The signs of an abusive relationship include jealousy, isolating the partner from friends or family, controlling or manipulating them, and bullying. And it can escalate to physical abuse. Victims of relationship abuse are also at risk for self-harm, suicide, eating and mood disorders, and substance abuse and binge drinking, Crosley said.

Knowing the signs is only the beginning, Crosley said. It is important for everyone to know how to start a difficult conversation in a positive way, she said.

“We need to break down barriers and talk about relationship abuse,” Crosley said.

Timothy Holt, a former college lacrosse player who is in recovery from heroin addiction, told the audience people also need to be able to recognize the signs of addiction in a sports culture that includes binge drinking and drug use.

“Looking back on my life, I didn’t think this was what a heroin athlete looked like,” Holt said of himself. “I couldn’t have been more wrong.”

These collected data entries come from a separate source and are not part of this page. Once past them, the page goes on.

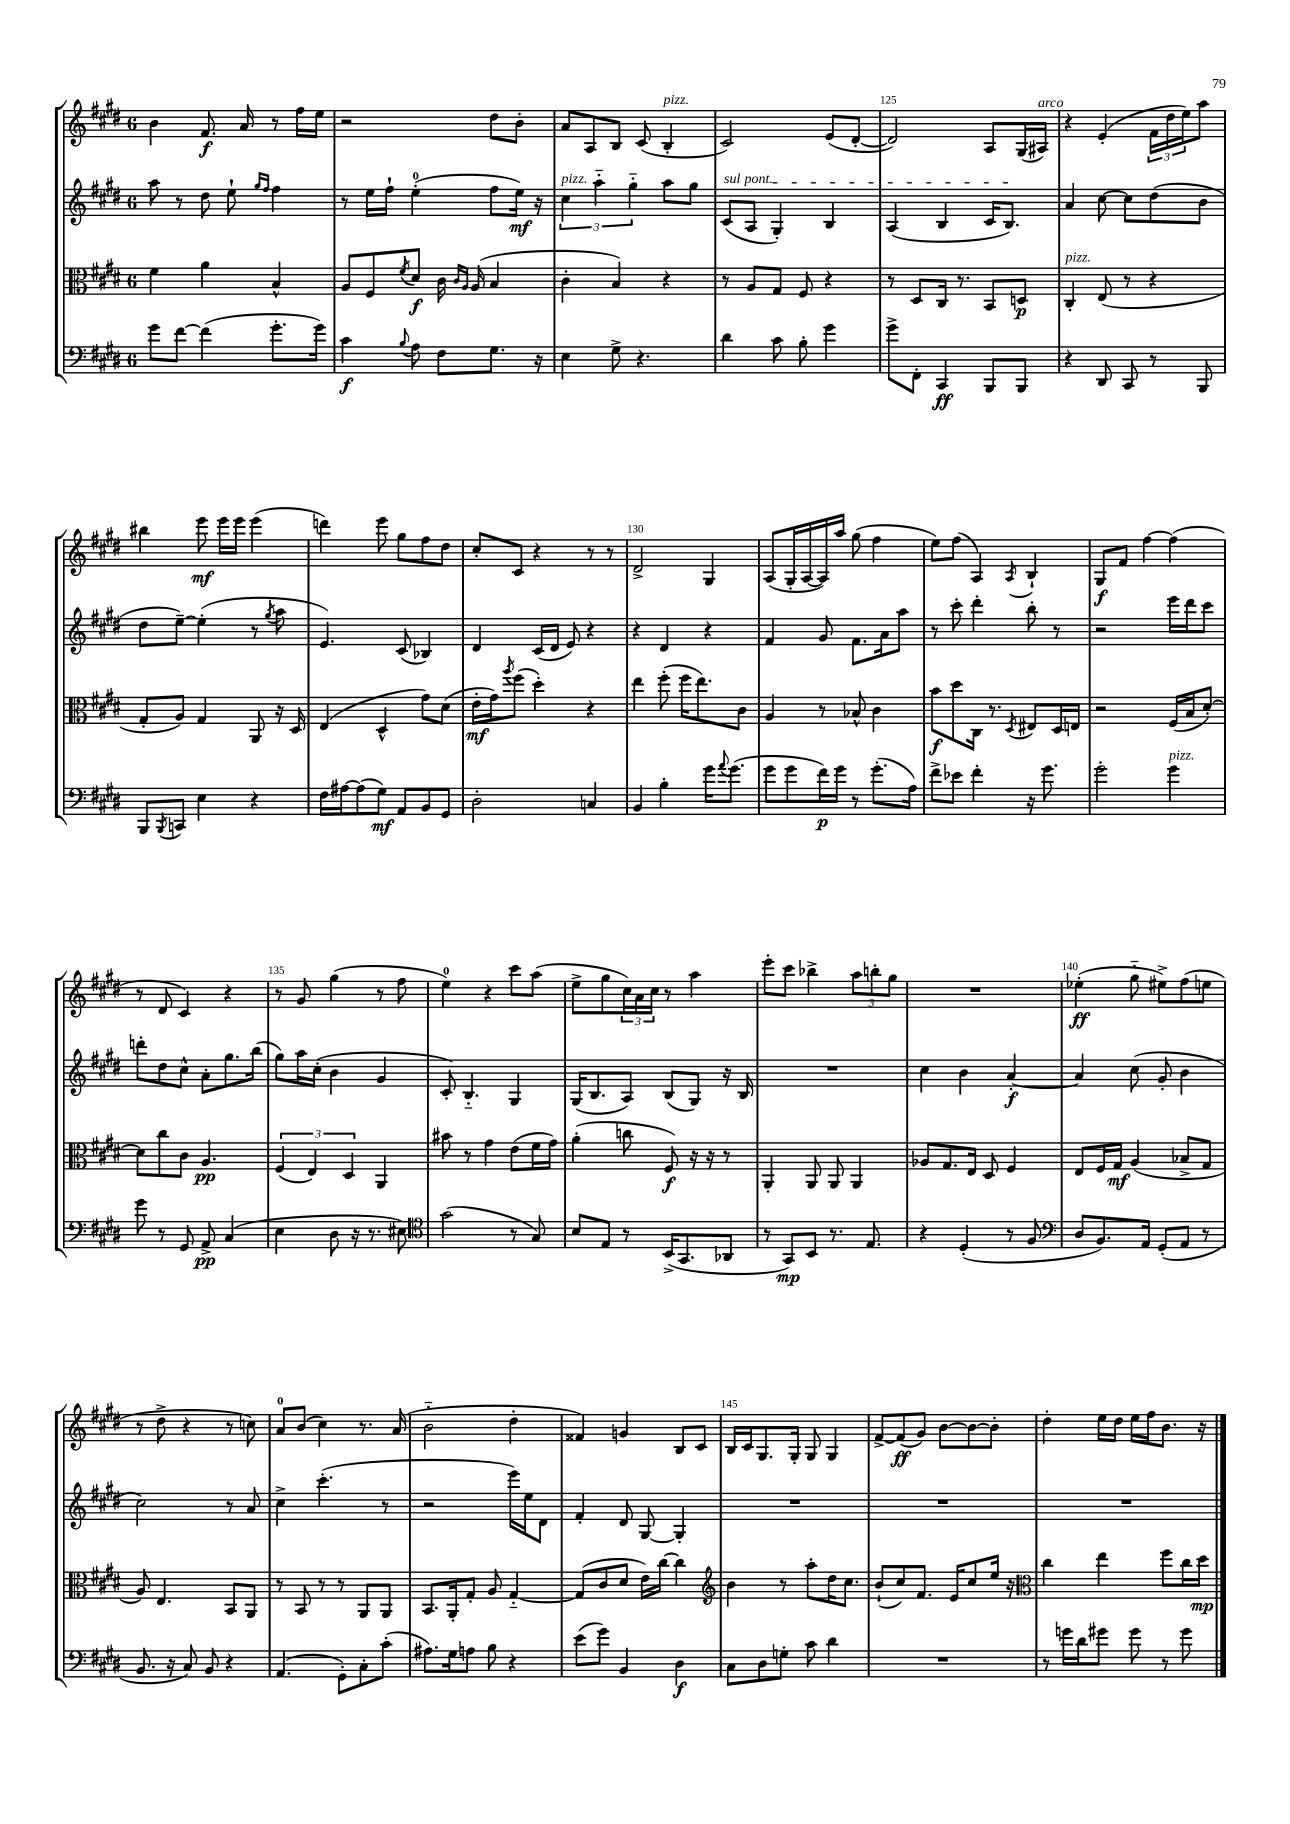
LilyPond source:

<<
\new StaffGroup <<
\new Staff = "s0" {
    \clef treble \key e \major \once \override Staff.TimeSignature.style = #'single-digit \time 6/8
    b'4 fis'8.\f a'16 r8 fis''16 e''16 |
    r2 dis''8 b'8-. |
    a'8 a8 b8 cis'8( b4-.^\markup { \italic "pizz." } |
    cis'2) e'8( dis'8~-. |
    dis'2) a8 gis16( ais16^\markup { \italic "arco" }) |
    r4 e'4-.( \tuplet 3/2 { fis'16 dis''16 e''16) } a''8 |
    bis''4 e'''8\mf e'''16 e'''16 e'''4( |
    d'''4) e'''8 gis''8 fis''8 dis''8 |
    cis''8-. cis'8 r4 r8 r8 |
    dis'2-> gis4 |
    a8( gis16-. a16~ a16) a''16 gis''8( fis''4 |
    e''8) fis''8( a4) \acciaccatura { a8 } b4-! |
    gis8\f fis'8 fis''4~ fis''4( |
    r8 dis'8 cis'4) r4 |
    r8 gis'8 gis''4( r8 fis''8 |
    e''4-0) r4 cis'''8 a''8( |
    e''8-> gis''8 \tuplet 3/2 { cis''16) a'16 cis''16 } r8 a''4 |
    e'''8-. cis'''8 bes''4-> \tuplet 3/2 { a''8 b''8-. gis''8 } |
    R2. |
    ees''4-.\ff( gis''8-_ eis''8->) fis''8( e''8 |
    r8 dis''8-> r4 r8 c''8) |
    a'8-0 b'8( cis''4) r8. a'16( |
    b'2-_ dis''4-. |
    fisis'4) g'4 b8 cis'8 |
    b16 cis'16 gis8. gis16-. gis8 gis4 |
    fis'8~-> fis'8\ff( gis'8) b'8~ b'8~ b'8-. |
    dis''4-. e''16 dis''16 e''16 fis''16 b'8. r16 \bar "|." |
}
\new Staff = "s1" {
    \clef treble \key e \major \once \override Staff.TimeSignature.style = #'single-digit \time 6/8
    a''8 r8 dis''8 e''8-! \grace { gis''16 fis''16 } fis''4 |
    r8 e''16 fis''16-! e''4-0-.( fis''8 e''16\mf) r16 |
    \tuplet 3/2 { cis''4^\markup { \italic "pizz." } a''4-_ gis''4-_ } a''8 gis''8 |
    \once \override TextSpanner.bound-details.left.text = \markup { \italic "sul pont." } cis'8\startTextSpan( a8 gis4-.) b4 |
    a4( b4 cis'16 b8.\stopTextSpan) |
    a'4 cis''8~ cis''8 dis''8( b'8 |
    dis''8 e''8~--) e''4-.( r8 \acciaccatura { gis''8 } a''8 |
    e'4.) cis'8( bes4) |
    dis'4 cis'16( dis'16 e'8) r4 |
    r4 dis'4 r4 |
    fis'4 gis'8 fis'8. a'16 a''8 |
    r8 cis'''8-. dis'''4-. b''8-. r8 |
    r2 e'''16 dis'''16 cis'''8 |
    d'''8-. dis''8 cis''8-^ a'8-. gis''8. b''16( |
    gis''8) a''16 cis''16-.( b'4 gis'4 |
    cis'8-.) b4.-_ gis4 |
    gis16( b8. a8) b8( gis8) r16 b16 |
    R2. |
    cis''4 b'4 a'4~-.\f |
    a'4 cis''8( gis'8-. b'4 |
    cis''2) r8 a'8 |
    cis''4-> cis'''4.-.( r8 |
    r2 e'''16) e''16 dis'8 |
    fis'4-. dis'8 gis8~ gis4-. |
    R2. |
    R2. |
    R2. \bar "|." |
}
\new Staff = "s2" {
    \clef alto \key e \major \once \override Staff.TimeSignature.style = #'single-digit \time 6/8
    fis'4 a'4 b4-^ |
    a8 fis8 \acciaccatura { fis'8 } dis'8\f cis'16 \grace { cis'16 a16 } a16( b4 |
    cis'4-. b4) r4 |
    r8 a8 gis8 fis8 r4 |
    r8 dis8 cis16 r8. b,8 d8\p |
    cis4-.^\markup { \italic "pizz." } e8( r8 r4 |
    gis8-. a8) gis4 a,8 r16 dis16 |
    e4( dis4-^ gis'8) dis'8( |
    e'16-.\mf gis'16) \acciaccatura { a''8 } fis''8( dis''4-.) r4 |
    e''4 fis''8-.( fis''16 e''8.) cis'8 |
    a4 r8 bes8-^ cis'4 |
    b'8\f dis''8 cis16 r8. \acciaccatura { dis8 } eis8 dis16 e16 |
    r2 fis16( b16 dis'8~-.) |
    dis'8 cis''8 cis'8 a4.\pp |
    \tuplet 3/2 { fis4( e4) dis4 } a,4 |
    bis'8 r8 gis'4 e'8( fis'16 gis'16) |
    a'4-.( c''8 fis8\f) r16 r16 r8 |
    a,4-. a,8 a,8 a,4 |
    aes8 gis8. e16 dis8 fis4 |
    e8 fis16 gis16\mf a4( bes8-> gis8 |
    a8) e4. b,8 a,8 |
    r8 b,8 r8 r8 a,8 a,8 |
    b,8. a,16-. gis8-. a8 gis4~-_ |
    gis8( cis'8 dis'8 e'16) cis''16~ cis''4 |
    \clef treble b'4 r8 a''8-. dis''16 cis''8. |
    b'8-!( cis''8) fis'8. e'16 cis''8 e''16 r16 |
    \clef alto cis''4 e''4 fis''8 cis''16 dis''16\mp \bar "|." |
}
\new Staff = "s3" {
    \clef bass \key e \major \once \override Staff.TimeSignature.style = #'single-digit \time 6/8
    gis'8 fis'8~ fis'4( gis'8.-. gis'16) |
    cis'4\f \appoggiatura { b8 } a8 fis8 gis8. r16 |
    e4 gis8-> r4. |
    dis'4 cis'8 b8-. gis'4 |
    gis'8-> fis,8-. cis,4\ff b,,8 b,,8 |
    r4 dis,8 cis,8 r8 b,,8 |
    b,,8 \acciaccatura { b,,8 } c,8 e4 r4 |
    fis16 ais16~ ais8( gis8\mf) a,8 b,8 gis,8 |
    dis2-. c4 |
    b,4 b4-. gis'16 \appoggiatura { a'8 } gis'8.( |
    gis'8 gis'8 fis'16\p) gis'16 r8 gis'8.-.( a16) |
    fis'8-> ees'8 fis'4-. r16 gis'8. |
    gis'2-. gis'4^\markup { \italic "pizz." } |
    gis'8 r8 gis,8 a,8->\pp cis4( |
    e4 dis8 r16 r8. eis8) |
    \clef tenor gis'2( r8 gis8) |
    b8 e8 r8 b,16->( gis,8. aes,8 |
    r8 gis,8\mp) b,8 r8. e8. |
    r4 dis4-.( r8 fis8 |
    \clef bass dis8 b,8.) a,16 gis,8-.( a,8 r8 |
    b,8. r16 cis8) b,8 r4 |
    a,4.( gis,8-.) cis8-. cis'8-.( |
    ais8.) gis16 a8 b8 r4 |
    e'8( gis'8) b,4 dis4\f |
    cis8 dis8 g8-. cis'8 dis'4 |
    R2. |
    r8 g'16 dis'16 gis'8 gis'8 r8 gis'8 \bar "|." |
}
>>
>>
\layout { \context { \Score currentBarNumber = #121 \override BarNumber.break-visibility = ##(#f #t #t) barNumberVisibility = #(every-nth-bar-number-visible 5) } }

Holt, now studying for a master’s degree in social work at Sacred Heart University, said that as a youth, lacrosse was his life. He played intramurals, attended camps, joined select leagues, and ended up on his high school varsity team. He knew not only how to play hard on the field at his Wilton, Conn., high school but also how to party hard off the field, he said.

At age 14, he tried marijuana. By senior year he was getting high every day and had used other drugs, including oxycodone. A lot of people were aware he was smoking weed and partying, he said, but ignored the behavior.

“What’s more insane to me is that they let it slide,” he said.

Holt “barely” made it through college, and got a job in New York City, where he started using heroin. In a short time, he was homeless and back in Connecticut.

Holt acknowledged he was stubborn and hard to reach, and drove his parents — who sent him to a number of drug treatment programs — crazy.

He talked openly about the part of the lacrosse culture that includes binge drinking and drug use even on teams with a record of success.

“I would like to see what these teams can do if they were not binge drinking,” he said.

Having the conversation about substance abuse takes courage, said Nina Walker, an athletic trainer at the University of North Carolina at Chapel Hill and one of the presenters. Coaches and trainers are in a position to create unique relationships with athletes and raise those tough topics, she said.

If there was a physical injury, they wouldn’t hesitate to intervene, Walker said. Ask what could happen if you don’t intercede, she added.